Section 3. Other Business Relationships.

(a) You understand that JPMorgan and its affiliates (collectively, “Morgan”) comprise a full service securities firm and a commercial bank engaged in securities trading and brokerage activities, as well as providing investment banking, asset management, financing, and financial advisory services and other commercial and investment banking products and services to a wide range of corporations and individuals.  In the ordinary course of our trading, brokerage, asset management, and financing activities, Morgan may at any time hold long or short positions, and may trade or otherwise effect transactions, for our own account or the accounts of customers, in debt or equity securities or senior loans of the Company or any other company that may be involved in any transaction with the Company.
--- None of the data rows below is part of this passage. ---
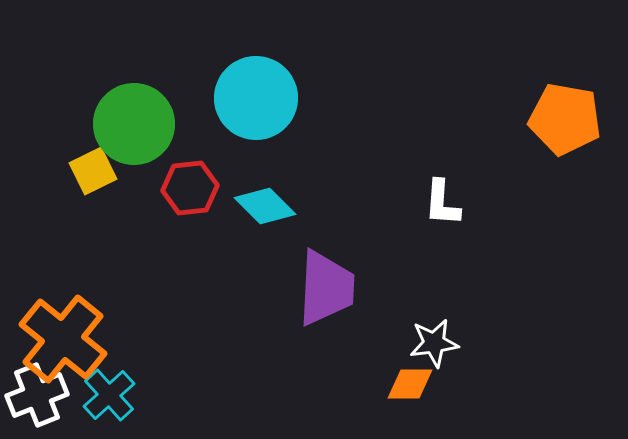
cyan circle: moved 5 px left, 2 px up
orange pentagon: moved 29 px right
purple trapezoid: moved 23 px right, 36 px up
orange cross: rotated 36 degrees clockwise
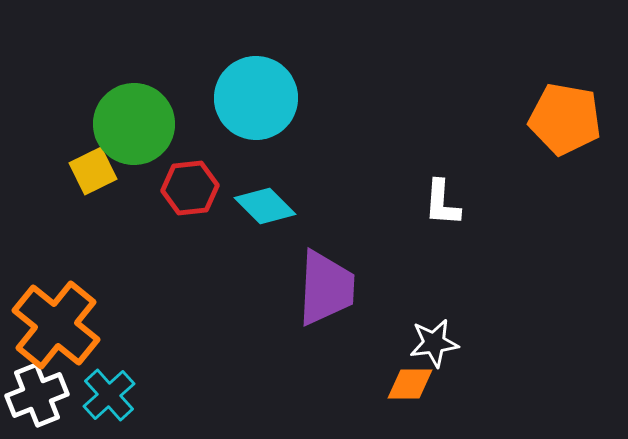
orange cross: moved 7 px left, 14 px up
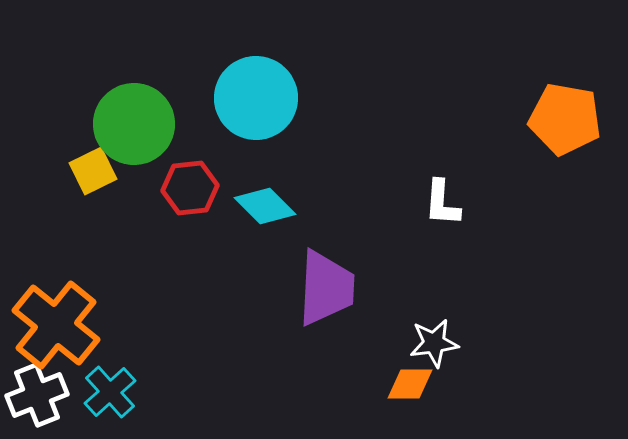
cyan cross: moved 1 px right, 3 px up
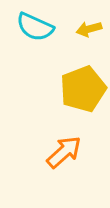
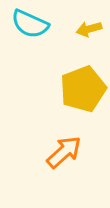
cyan semicircle: moved 5 px left, 3 px up
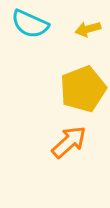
yellow arrow: moved 1 px left
orange arrow: moved 5 px right, 10 px up
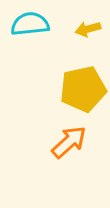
cyan semicircle: rotated 150 degrees clockwise
yellow pentagon: rotated 9 degrees clockwise
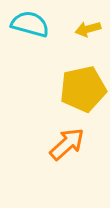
cyan semicircle: rotated 21 degrees clockwise
orange arrow: moved 2 px left, 2 px down
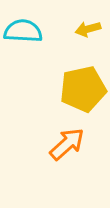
cyan semicircle: moved 7 px left, 7 px down; rotated 12 degrees counterclockwise
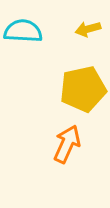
orange arrow: rotated 24 degrees counterclockwise
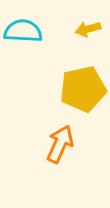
orange arrow: moved 7 px left
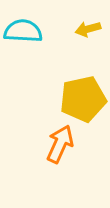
yellow pentagon: moved 10 px down
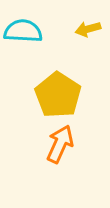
yellow pentagon: moved 25 px left, 4 px up; rotated 27 degrees counterclockwise
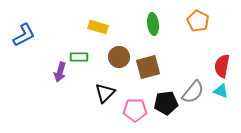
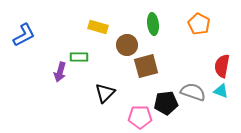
orange pentagon: moved 1 px right, 3 px down
brown circle: moved 8 px right, 12 px up
brown square: moved 2 px left, 1 px up
gray semicircle: rotated 110 degrees counterclockwise
pink pentagon: moved 5 px right, 7 px down
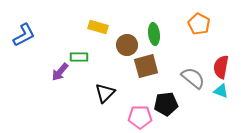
green ellipse: moved 1 px right, 10 px down
red semicircle: moved 1 px left, 1 px down
purple arrow: rotated 24 degrees clockwise
gray semicircle: moved 14 px up; rotated 20 degrees clockwise
black pentagon: moved 1 px down
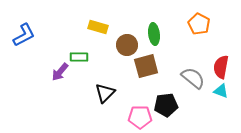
black pentagon: moved 1 px down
Morgan recognizes its responsibility for compliance with federal securities laws in connection with such activities.

(b) In addition, Morgan may have and may in the future have investment and commercial banking, trust and other relationships with parties other than the Company, which parties may have interests with respect to the Company or a transaction with the Company or any other party thereto. Without limiting the foregoing, the Company acknowledges that, in agreeing to provide the advisory services contemplated by the Agreement, JPMorgan reserves the right of Morgan to pursue opportunities to arrange and/or provide new financing to other potential parties to a transaction with the Company specifically in connection with such transaction.  Notwithstanding anything contained herein, Morgan shall not act as M&A financial advisor to any party (other than the Company) in connection with any such transaction with the Company during the term of the Agreement. Although Morgan in the course of such other relationships may acquire information about any such transaction or such other parties, Morgan shall have no obligation to disclose such information, or the fact that Morgan is in possession of such information, to the Company or to use such information on the Company’s behalf.  Furthermore Morgan may have fiduciary or other relationships whereby Morgan may exercise voting power over securities of various persons, which securities may from time to time include securities of the Company or others with interests with respect to a transaction with the Company. The Company acknowledges that Morgan may exercise such powers and otherwise perform its functions in connection with such fiduciary or other relationships without regard to its relationship to the Company hereunder.

Section 4. Miscellaneous.  The Agreement may not be assigned by the Company or JPMorgan without the prior written consent of the other. The Agreement constitutes the entire understanding of the parties with respect to the subject matter thereof, supersedes all prior agreements with respect thereto, may not be amended except in writing signed by both of the parties, has been duly authorized and executed by each of the parties hereto and constitutes the legal, binding obligation of each such party.  The Agreement shall be governed by and construed in accordance with the laws of the State of New York without reference to principles of conflicts of law. Each of the Company and JPMorgan irrevocably and unconditionally submits to the exclusive jurisdiction and venue of any State or Federal court sitting in New York City over any action, suit or proceeding arising out of or relating to this Agreement.  Each of the Company and JPMorgan irrevocably and unconditionally waives any objection to the laying of venue of any such action brought in any such court and any claim that any such action has been brought in an inconvenient forum.  JPMorgan and the Company (on its own behalf and, to the extent permitted by law, on behalf of its shareholders) each waives any right to trial by jury in any action, claim, suit or proceeding with respect to JPMorgan’s engagement as financial advisor under the Agreement or its role in connection herewith.